*** PROVIDED TEXT ***

First of all, I use only the btCollisionWorld (I do not need to use also the Bullet
dynamics, I have my own solver)
Then, I modified the structure with the contact info (for the persistent
manifold) so that it contains also the cached multipliers for warm starting the
solver (six float values: 3 for tangential and normal impulses in speed LCP and 3 for the
position post-stabilization LCP). Note that such structure already has a pointer for user
data, but I prefer to embed it into the structure rather than allocating / deallocating those
6 floats, for performance reasons.
Also, I know that the Chrono engine is using a contact model/solver developed by Mihai Anitescu. Is it your only solver or you have something else?
I am developing a new solver together with Mihai Anitescu. The complementarity solver
that I implemented in chrono::engine is inspired to a fixed-point scheme originally
introduced by Mangasarian et al. some years ago, but I modified it so that it does not
simply handle LCPs, but also CCP (Cone Complementarity Problem) and NCP, more in
general, so it fits well into the multibody environment. This solver is documented
in http://www.optimization-online.org/DB_H ... /1687.html and a
more detailed paper is under reviewing process.

*** End of PROVIDED TEXT ***
*** STORED DATA ***

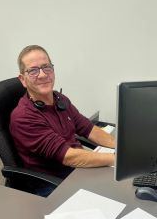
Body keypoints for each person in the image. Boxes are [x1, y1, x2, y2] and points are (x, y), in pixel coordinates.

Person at [9, 45, 115, 196]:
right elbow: (68, 157)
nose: (42, 75)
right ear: (23, 79)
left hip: (77, 170)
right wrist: (115, 159)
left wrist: (122, 149)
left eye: (46, 67)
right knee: (116, 195)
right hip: (53, 184)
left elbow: (88, 129)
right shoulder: (24, 117)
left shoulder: (60, 99)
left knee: (125, 185)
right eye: (33, 70)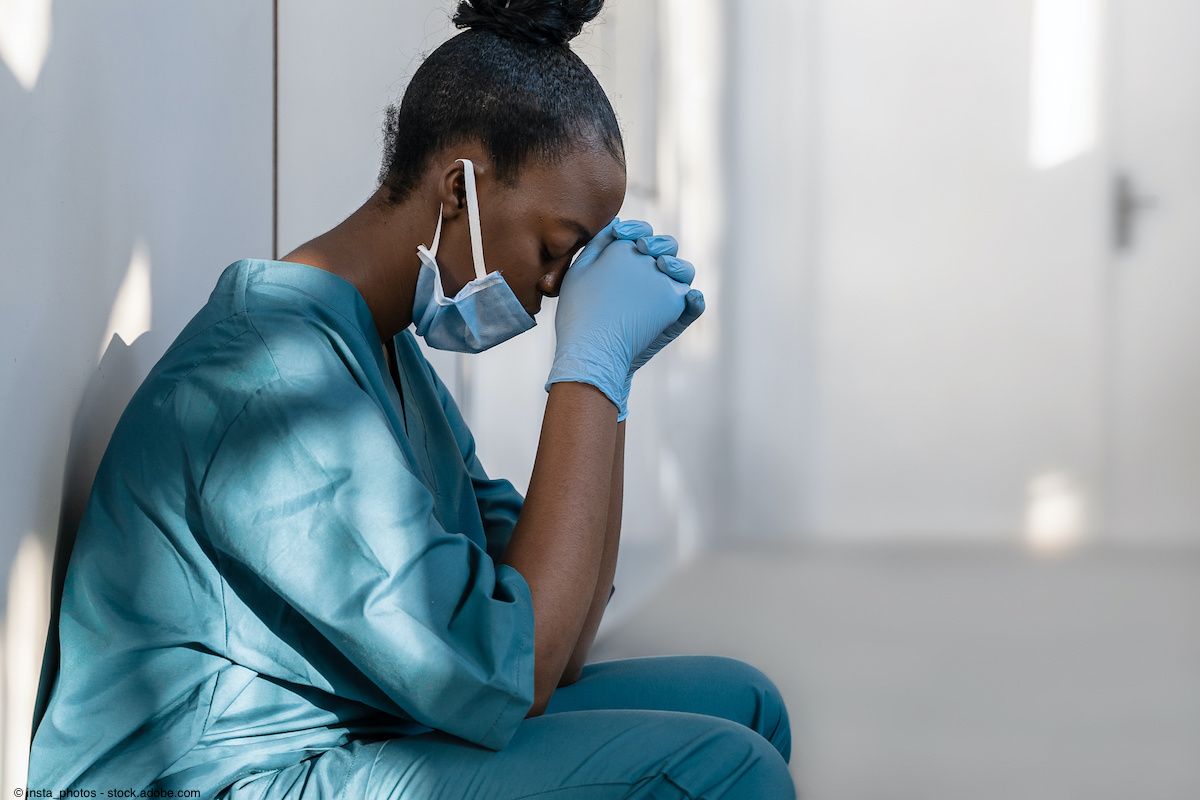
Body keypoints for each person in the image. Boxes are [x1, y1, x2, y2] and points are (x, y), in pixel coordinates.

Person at [28, 1, 795, 797]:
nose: (558, 291)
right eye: (557, 250)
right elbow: (517, 667)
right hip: (226, 772)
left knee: (746, 705)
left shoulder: (388, 354)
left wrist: (616, 378)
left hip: (353, 728)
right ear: (460, 187)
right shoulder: (274, 381)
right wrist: (588, 365)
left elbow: (559, 639)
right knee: (725, 771)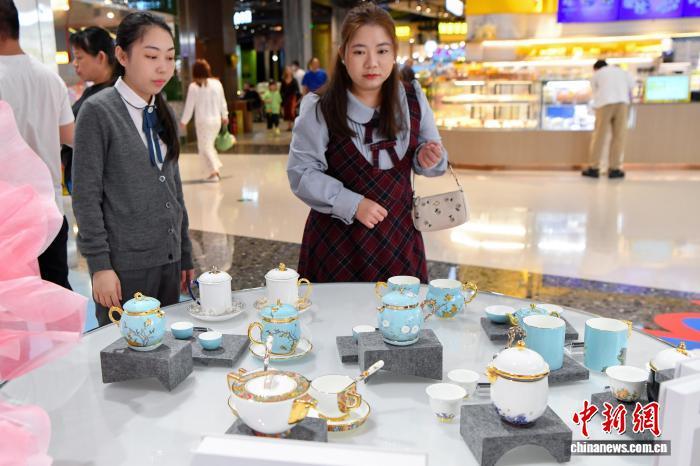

*** End of STORED DATA ***

EXERCISE TASKS:
**1.** Answer these questions using the provided text:
(a) Which Bullet component does the writer use?
(b) How many cached multiplier values were added to the contact structure, and how are they divided?
(c) Besides LCPs, which problem types can the modified solver in chrono::engine handle?
**2.** Copy the provided text between "First of all, I" and "for performance reasons.", inclusive.

COMPLETED EXERCISE:
**1.**
(a) Only the btCollisionWorld.
(b) Six float values: 3 for tangential and normal impulses in the speed LCP and 3 for the position post-stabilization LCP.
(c) CCP (Cone Complementarity Problem) and NCP.

**2.**
First of all, I use only the btCollisionWorld (I do not need to use also the Bullet
dynamics, I have my own solver)
Then, I modified the structure with the contact info (for the persistent
manifold) so that it contains also the cached multipliers for warm starting the
solver (six float values: 3 for tangential and normal impulses in speed LCP and 3 for the
position post-stabilization LCP). Note that such structure already has a pointer for user
data, but I prefer to embed it into the structure rather than allocating / deallocating those
6 floats, for performance reasons.